Given the size of the global services economy - legal services, accounting, audit, architecture and engineering, ICT services, postal and mail services, telecommunications, financial services, air transport services, rail, maritime and road services - which is estimated at about 68% of world GDP and $2 800 billion in global trade in 2006, and the rapid advancement in technology, the potential for further growth is “tremendous”, Lamy said. “Services are a critical component of the Doha Round”, he said, specifying that, although positive results in services are needed so as to complete the single undertaking, the question is now that of knowing how to sequence them in the most suitable way so that participants manage to conclude at the same moment after having attained their objectives.
In talks on services in which some forty countries take part (OECD, EU, United States and Australia in the lead and a number of ASEAN countries like Singapore, South Africa, Brazil, China, Egypt and China in particular), progress is less visible than in the agriculture and NAMA chapters. “Negotiations on trade in services are unlike those on agriculture and industrial goods, as there are no tariffs in services and barriers are not easily quantifiable. We cannot, therefore, use general formulae of general percentage reductions. This is a traditional request-and-offer negotiation”, Mr Lamy explained. Negotiations to liberalise international trade in services are being conducted along two concurrent tracks: - bilateral bargaining (known as “request-offer”) between governments to improve market access opportunities (known as “specific commitments”) in each other's markets, the results of which will be applied to all trading partners; - and multilateral negotiations among all governments to establish any necessary rules and disciplines which will apply to the whole WTO membership, with certain special provisions for developing the least-developed countries). According to the first track, each country decides what he wants to ask of its trade partners, in what sector it is willing to make new access commitments and how it wants to meet the requests received. More specifically, members decide which of the four ways set out in the General Agreement on Trade in Services (GATS), allowing provision and marketing of services, they wish to commit to: - Mode 1 or “cross-border supply” is where services are supplied from one country to another (e.g. international telephone calls); - Mode 2, or “consumption abroad” where consumers or firms make use of a service in another country (e.g. tourism); - Mode 3 or “commercial presence” where a foreign company sets up subsidiaries or branches to provide services in another country (e.g. foreign banks setting up operations in a country); - and Mode 4, or “movement of natural persons”, where individuals travel from their own country to supply services in another country (e.g. fashion models, architects or consultants).

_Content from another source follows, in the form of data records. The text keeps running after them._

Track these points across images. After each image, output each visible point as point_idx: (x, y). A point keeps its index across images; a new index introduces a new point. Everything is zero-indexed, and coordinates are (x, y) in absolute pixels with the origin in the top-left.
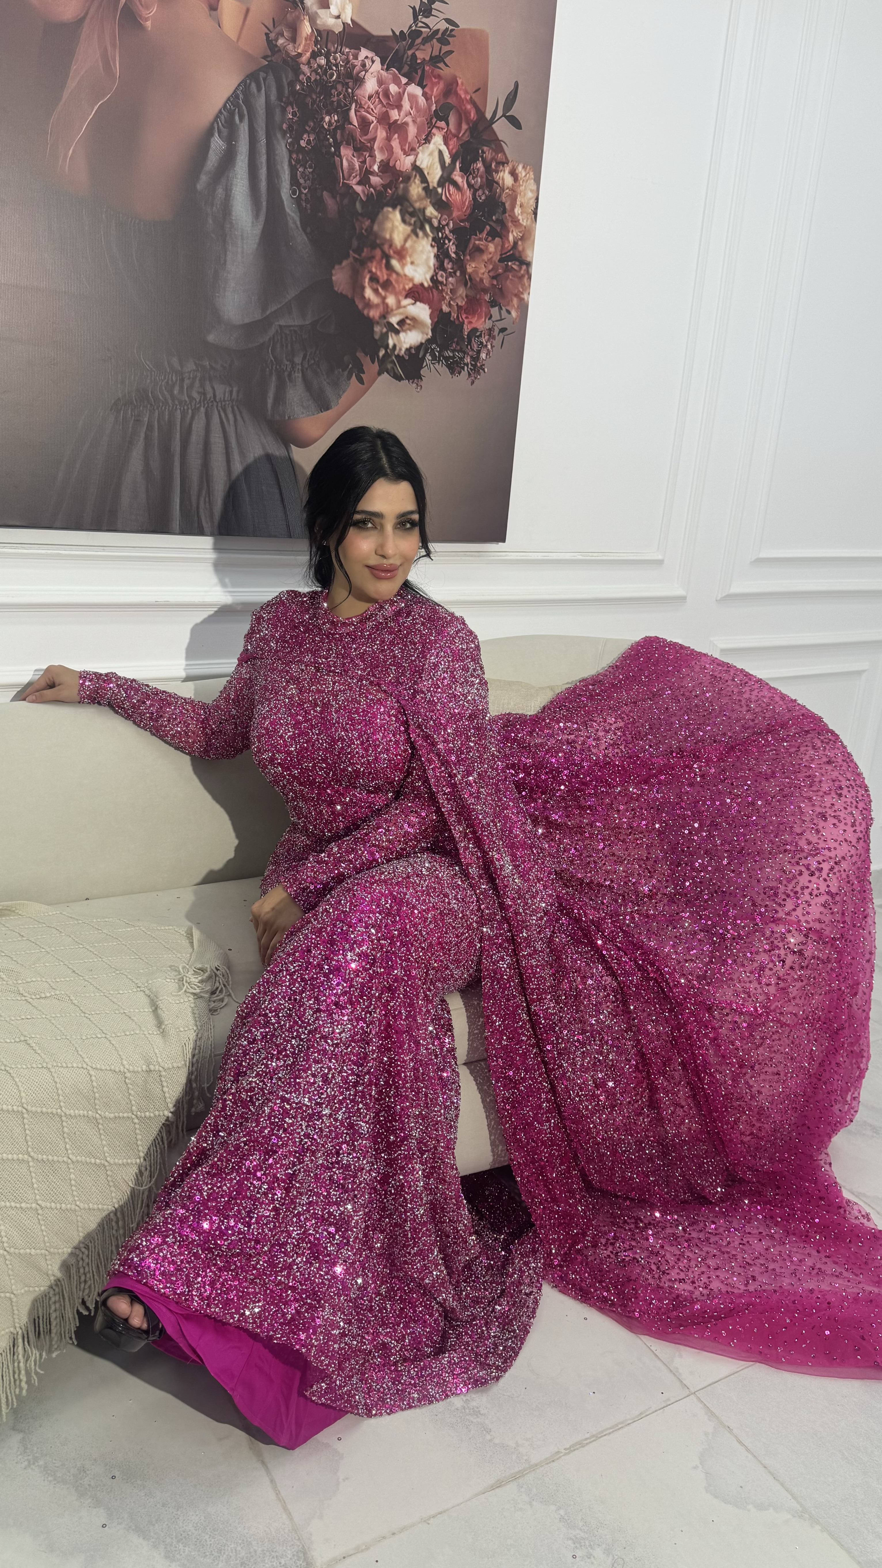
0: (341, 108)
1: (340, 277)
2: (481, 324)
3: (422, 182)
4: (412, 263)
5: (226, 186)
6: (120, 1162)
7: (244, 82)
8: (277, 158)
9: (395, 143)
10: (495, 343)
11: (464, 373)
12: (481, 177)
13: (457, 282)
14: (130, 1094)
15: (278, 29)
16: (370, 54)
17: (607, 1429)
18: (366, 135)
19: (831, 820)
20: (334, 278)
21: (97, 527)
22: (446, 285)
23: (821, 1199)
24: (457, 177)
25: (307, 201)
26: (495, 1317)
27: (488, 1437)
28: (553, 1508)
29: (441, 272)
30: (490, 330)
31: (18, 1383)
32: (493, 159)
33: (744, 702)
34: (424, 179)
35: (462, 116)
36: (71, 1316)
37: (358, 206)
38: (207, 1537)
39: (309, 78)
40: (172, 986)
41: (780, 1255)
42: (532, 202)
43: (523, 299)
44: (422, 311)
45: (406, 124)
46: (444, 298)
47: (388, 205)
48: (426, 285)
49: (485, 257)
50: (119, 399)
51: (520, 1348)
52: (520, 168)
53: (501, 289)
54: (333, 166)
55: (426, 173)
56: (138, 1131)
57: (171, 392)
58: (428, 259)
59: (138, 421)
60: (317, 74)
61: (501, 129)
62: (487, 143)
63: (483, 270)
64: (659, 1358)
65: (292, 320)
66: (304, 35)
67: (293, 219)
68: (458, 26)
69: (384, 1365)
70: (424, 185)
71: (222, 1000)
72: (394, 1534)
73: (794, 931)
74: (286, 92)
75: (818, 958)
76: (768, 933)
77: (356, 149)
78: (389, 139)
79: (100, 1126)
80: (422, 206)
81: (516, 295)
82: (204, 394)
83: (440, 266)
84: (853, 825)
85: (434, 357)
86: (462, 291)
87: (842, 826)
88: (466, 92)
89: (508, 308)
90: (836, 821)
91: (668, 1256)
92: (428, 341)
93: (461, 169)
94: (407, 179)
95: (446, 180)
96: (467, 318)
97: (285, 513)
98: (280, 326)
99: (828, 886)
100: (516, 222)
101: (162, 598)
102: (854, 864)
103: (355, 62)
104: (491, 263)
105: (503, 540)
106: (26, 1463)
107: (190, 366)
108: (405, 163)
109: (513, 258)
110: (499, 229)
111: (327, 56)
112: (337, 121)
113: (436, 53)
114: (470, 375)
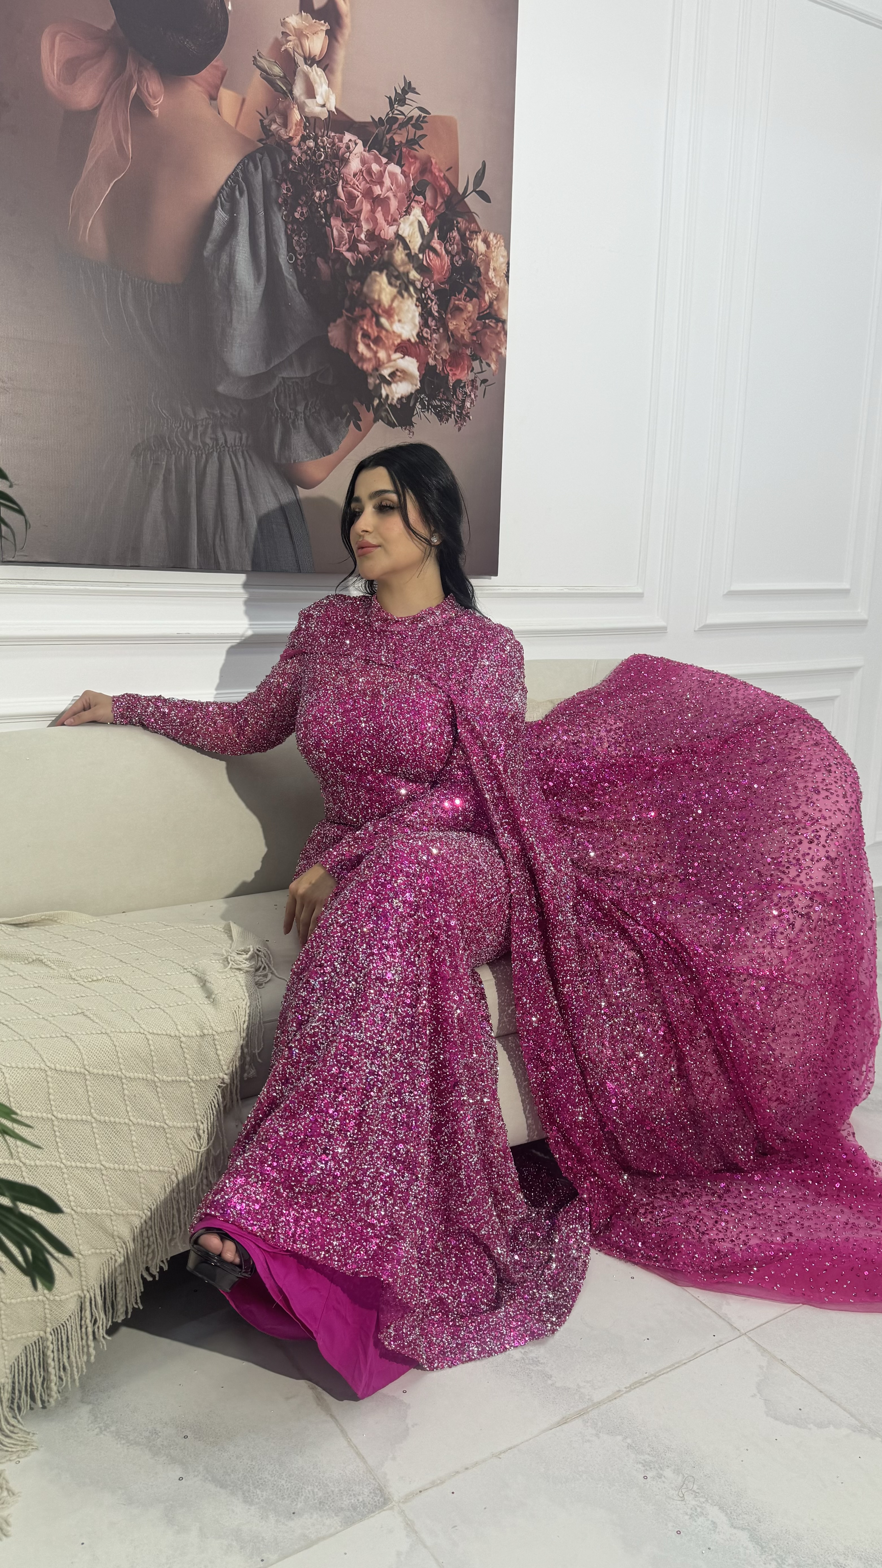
0: (330, 184)
1: (335, 334)
2: (465, 376)
3: (405, 249)
4: (399, 321)
5: (230, 253)
6: (179, 1125)
7: (242, 161)
8: (275, 228)
9: (379, 215)
10: (478, 393)
11: (452, 420)
12: (458, 245)
13: (440, 338)
14: (186, 1058)
15: (271, 116)
16: (354, 138)
17: (664, 1369)
18: (353, 207)
19: (824, 793)
20: (330, 335)
21: (121, 565)
22: (430, 341)
23: (848, 1162)
24: (436, 244)
25: (302, 266)
26: (545, 1280)
27: (550, 1382)
28: (619, 1438)
29: (425, 329)
30: (472, 381)
31: (85, 1350)
32: (466, 229)
33: (731, 701)
34: (406, 247)
35: (437, 191)
36: (136, 1279)
37: (348, 270)
38: (283, 1482)
39: (300, 159)
40: (218, 966)
41: (814, 1213)
42: (504, 266)
43: (501, 353)
44: (410, 365)
45: (388, 198)
46: (430, 353)
47: (375, 269)
48: (413, 340)
49: (465, 315)
50: (139, 444)
51: (572, 1306)
52: (491, 236)
53: (480, 344)
54: (325, 235)
55: (408, 241)
56: (194, 1095)
57: (187, 440)
58: (414, 317)
59: (157, 465)
60: (307, 155)
61: (473, 202)
62: (461, 215)
63: (463, 327)
64: (707, 1307)
65: (294, 373)
66: (294, 122)
67: (290, 281)
68: (429, 114)
69: (443, 1321)
70: (406, 252)
71: (266, 976)
72: (467, 1469)
73: (799, 895)
74: (280, 170)
75: (825, 920)
76: (776, 900)
77: (344, 220)
78: (373, 211)
79: (159, 1089)
80: (406, 270)
81: (494, 350)
82: (217, 440)
83: (425, 324)
84: (845, 796)
85: (423, 406)
86: (445, 346)
87: (834, 798)
88: (440, 171)
89: (488, 361)
90: (828, 794)
91: (706, 1220)
92: (417, 391)
93: (439, 238)
94: (391, 246)
95: (426, 247)
96: (451, 370)
97: (294, 549)
98: (283, 378)
99: (827, 852)
100: (490, 284)
101: (183, 631)
102: (849, 831)
103: (341, 144)
104: (470, 321)
105: (495, 573)
106: (98, 1430)
107: (203, 414)
108: (389, 232)
109: (489, 316)
110: (475, 290)
111: (315, 140)
112: (326, 196)
113: (411, 136)
114: (456, 422)
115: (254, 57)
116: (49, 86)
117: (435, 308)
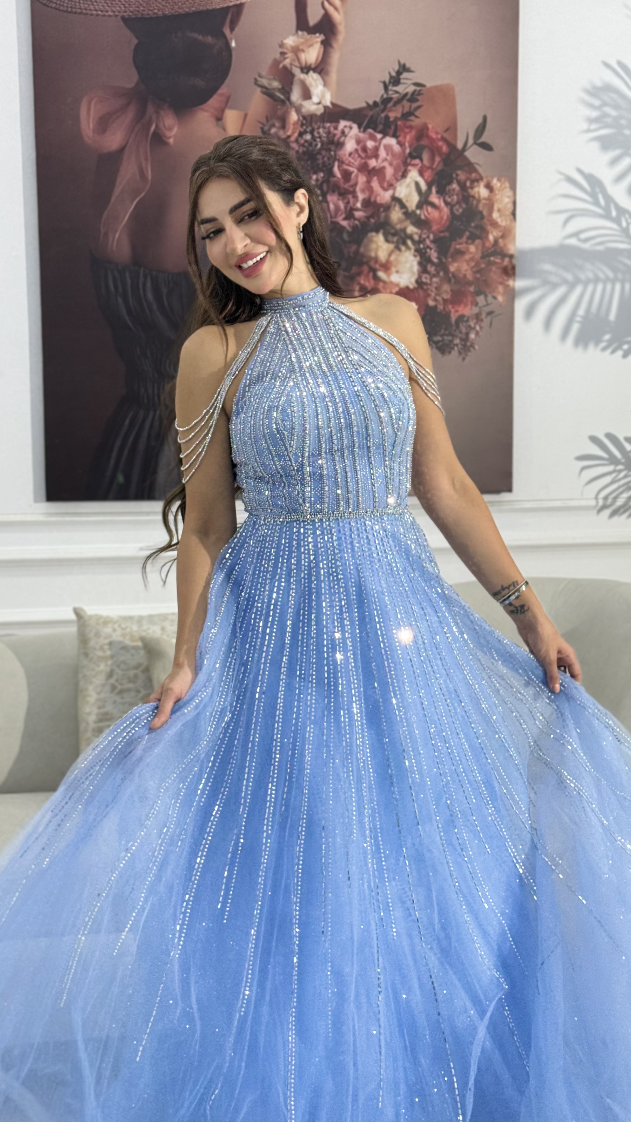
0: (326, 167)
2: (467, 310)
3: (401, 208)
4: (397, 272)
9: (375, 184)
11: (455, 352)
12: (457, 195)
13: (441, 280)
15: (271, 123)
16: (348, 123)
18: (349, 182)
22: (430, 284)
24: (434, 198)
29: (425, 275)
30: (477, 314)
32: (468, 179)
34: (403, 206)
35: (434, 151)
37: (345, 236)
39: (297, 152)
42: (510, 206)
43: (508, 286)
45: (384, 168)
46: (429, 295)
47: (372, 230)
48: (411, 287)
49: (467, 257)
52: (495, 181)
53: (485, 281)
55: (404, 201)
58: (412, 267)
60: (304, 147)
61: (474, 154)
62: (460, 168)
63: (465, 267)
66: (292, 122)
68: (425, 86)
70: (403, 210)
77: (340, 195)
78: (369, 182)
80: (403, 227)
81: (501, 283)
83: (424, 271)
86: (446, 287)
88: (437, 133)
89: (495, 294)
93: (438, 192)
94: (387, 208)
95: (424, 202)
96: (453, 307)
100: (495, 224)
103: (336, 132)
104: (473, 261)
108: (385, 197)
109: (495, 253)
110: (478, 232)
111: (312, 133)
112: (323, 178)
113: (406, 109)
114: (460, 353)
115: (256, 80)
116: (86, 139)
117: (434, 255)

Advances made on the services chapter are nonetheless considerable. Since multilateral requests were launched in 2006 (EUROPE 9242), the technical meetings of the negotiating committee on services have allowed participant countries to clarify their requests and their concessions. Plurilateral request/offer negotiations have now run their course and there is focus on more intensive bilateral negotiations. “In this phase, members have to work on a best-case scenario and be ready to submit their final revised offer in services', Lamy said, welcoming the smooth unfolding of the negotiation process so far. He warned: “The main stumbling block has been insufficient political will”. “There are difficult challenges that need to be faced in politically sensitive areas and contributions must come from both developed and developing country members”, he stressed. Finally, Pascal Lamy said the other component of the service negotiation gradually getting into place are negotiations on domestic regulation (question of requirements foreign service suppliers have to meet in order to operate in a market, for instance on licensing or technical standards) but also delays on questions relating to safeguard measures, subsidies and public procurement.
Responsible for guiding discussions of the services negotiating committee, Mexican Ambassador Fernando de Mateo was mandated end September to draw up a draft compromise on services that will not see the light of day until the Falconer/Stephenson texts on agriculture and NAMA have been revised. It is good news, however, for the Global Services Coalition whose principal wish is now to take services forward from the technical phase to the political phase. (E.H.)